Sur les deux moyens de cassation réunis :
Attendu que le demandeur au pourvoi fait grief à l'arrêt de la violation de la loi, du défaut de base légale et du défaut de motivation, au motif que la requête introductive d'instance mentionnait la dénomination sociale de la défenderesse comme étant (T. M. M.), et que le tribunal de première instance, bien qu'ayant indiqué avoir examiné le contrat et les pièces, a mentionné dans son préambule la dénomination (T. V. M. M.), et ce, bien que la défenderesse n'ait présenté aucune requête rectificative. Dès lors que la qualité pour agir est d'ordre public, ni le tribunal de première instance ni la cour qui a rendu l'arrêt attaqué n'ont soulevé d'office son absence. De plus, la cour d'appel n'a pas répondu à l'argument soulevé selon lequel la requête introductive d'instance présentait la défenderesse comme une société à responsabilité limitée, alors que le contrat indique qu'il s'agit d'une société anonyme.

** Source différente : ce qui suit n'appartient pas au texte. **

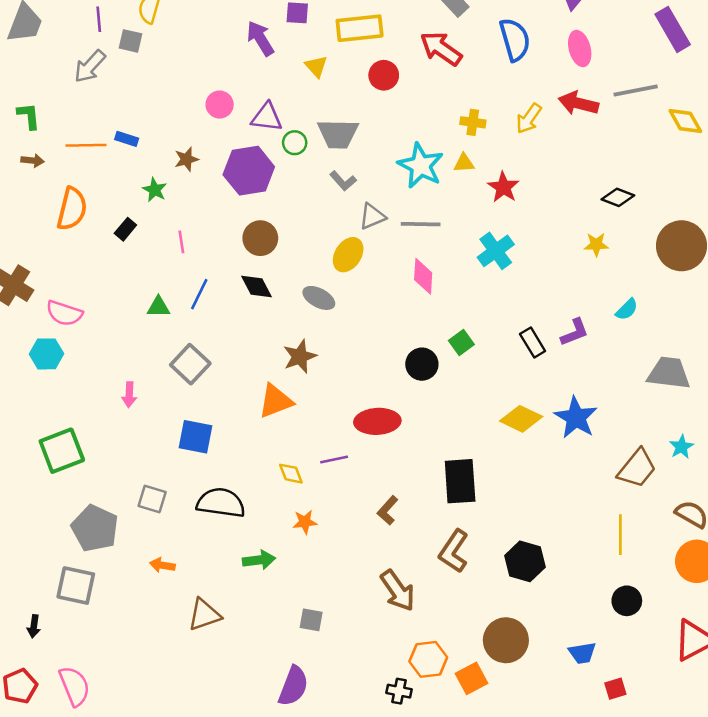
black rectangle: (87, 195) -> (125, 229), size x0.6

En outre, l'arrêt s'est fondé sur le contrat liant les parties, dont la durée est de 12 mois, et l'expertise a relevé l'absence d'un second avenant fixant le calendrier des travaux. La cour a considéré qu'il n'était pas possible de s'assurer du respect par le demandeur des délais contractuels, lesquels s'étendent sur 12 mois, ce qui signifie que l'exécution du contrat se poursuit jusqu'à l'expiration de ladite durée. En examinant l'arrêt attaqué, il apparaît que la cour qui l'a rendu ne s'est pas fondée sur une motivation saine, car il n'est pas possible de scinder le contrat et de faire prévaloir l'intérêt d'une partie sur l'autre, ce qui justifie sa cassation.
Mais attendu que la cour qui a rendu l'arrêt attaqué a statué sur la recevabilité de l'appel et l'a déclaré recevable par son arrêt avant dire droit en date du 03-01-2018, et que le demandeur s'est limité à former un pourvoi en cassation contre l'arrêt définitif statuant au fond, sans attaquer ledit arrêt avant dire droit ; qu'en outre, l'argument relatif à la qualité pour agir relève d'une question mixte de fait et de droit qui n'a pas été soulevée pour la première fois devant les juges du fond ; que le reste des arguments soulevés dans les deux moyens ne constitue qu'un simple exposé des faits, sans préciser en quoi la motivation serait erronée ou l'arrêt dépourvu de base légale ; que les deux moyens sont, par conséquent, irrecevables.
Par ces motifs
La Cour de cassation rejette le pourvoi et laisse les dépens à la charge du demandeur.